======== DATASET EXCERPTS

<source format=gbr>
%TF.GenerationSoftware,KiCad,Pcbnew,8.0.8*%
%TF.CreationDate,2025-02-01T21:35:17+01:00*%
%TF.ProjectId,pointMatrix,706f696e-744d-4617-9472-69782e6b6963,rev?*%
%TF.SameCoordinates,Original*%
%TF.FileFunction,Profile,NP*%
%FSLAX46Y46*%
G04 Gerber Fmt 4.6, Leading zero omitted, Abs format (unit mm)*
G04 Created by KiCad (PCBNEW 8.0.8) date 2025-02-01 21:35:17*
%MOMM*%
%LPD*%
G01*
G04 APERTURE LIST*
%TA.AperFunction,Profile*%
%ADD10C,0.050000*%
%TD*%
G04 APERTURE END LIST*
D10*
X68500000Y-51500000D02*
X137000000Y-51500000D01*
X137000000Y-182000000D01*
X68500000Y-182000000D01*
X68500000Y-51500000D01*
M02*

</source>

================
======== DATASET EXCERPTS

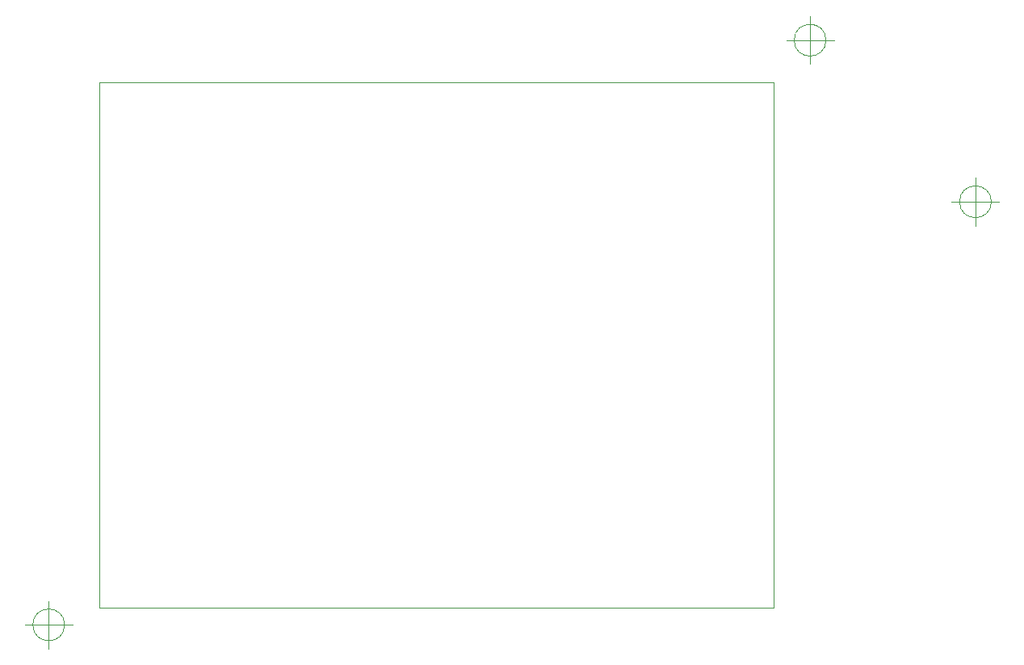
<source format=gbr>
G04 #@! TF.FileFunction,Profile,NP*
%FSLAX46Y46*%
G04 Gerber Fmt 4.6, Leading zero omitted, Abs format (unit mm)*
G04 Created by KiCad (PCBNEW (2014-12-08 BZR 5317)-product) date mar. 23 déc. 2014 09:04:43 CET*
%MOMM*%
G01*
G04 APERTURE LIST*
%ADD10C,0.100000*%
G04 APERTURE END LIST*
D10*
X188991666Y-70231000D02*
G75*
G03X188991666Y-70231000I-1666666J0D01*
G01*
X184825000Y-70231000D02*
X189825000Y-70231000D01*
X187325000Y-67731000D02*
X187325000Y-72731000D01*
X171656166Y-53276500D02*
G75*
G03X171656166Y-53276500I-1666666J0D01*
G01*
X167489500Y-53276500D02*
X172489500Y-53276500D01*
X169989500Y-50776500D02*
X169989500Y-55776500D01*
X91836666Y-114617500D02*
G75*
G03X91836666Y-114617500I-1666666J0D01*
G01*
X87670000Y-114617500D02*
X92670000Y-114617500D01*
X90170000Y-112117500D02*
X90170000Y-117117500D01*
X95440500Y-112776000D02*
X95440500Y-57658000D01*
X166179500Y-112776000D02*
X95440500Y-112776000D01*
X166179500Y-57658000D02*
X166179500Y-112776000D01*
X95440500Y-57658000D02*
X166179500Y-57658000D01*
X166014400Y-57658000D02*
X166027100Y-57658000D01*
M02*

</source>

================

» EXERCISE
Among the lines above, find those with the string "Created" and copy them.

» FINISHED EXERCISE
G04 Created by KiCad (PCBNEW 8.0.8) date 2025-02-01 21:35:17*
G04 Created by KiCad (PCBNEW (2014-12-08 BZR 5317)-product) date mar. 23 déc. 2014 09:04:43 CET*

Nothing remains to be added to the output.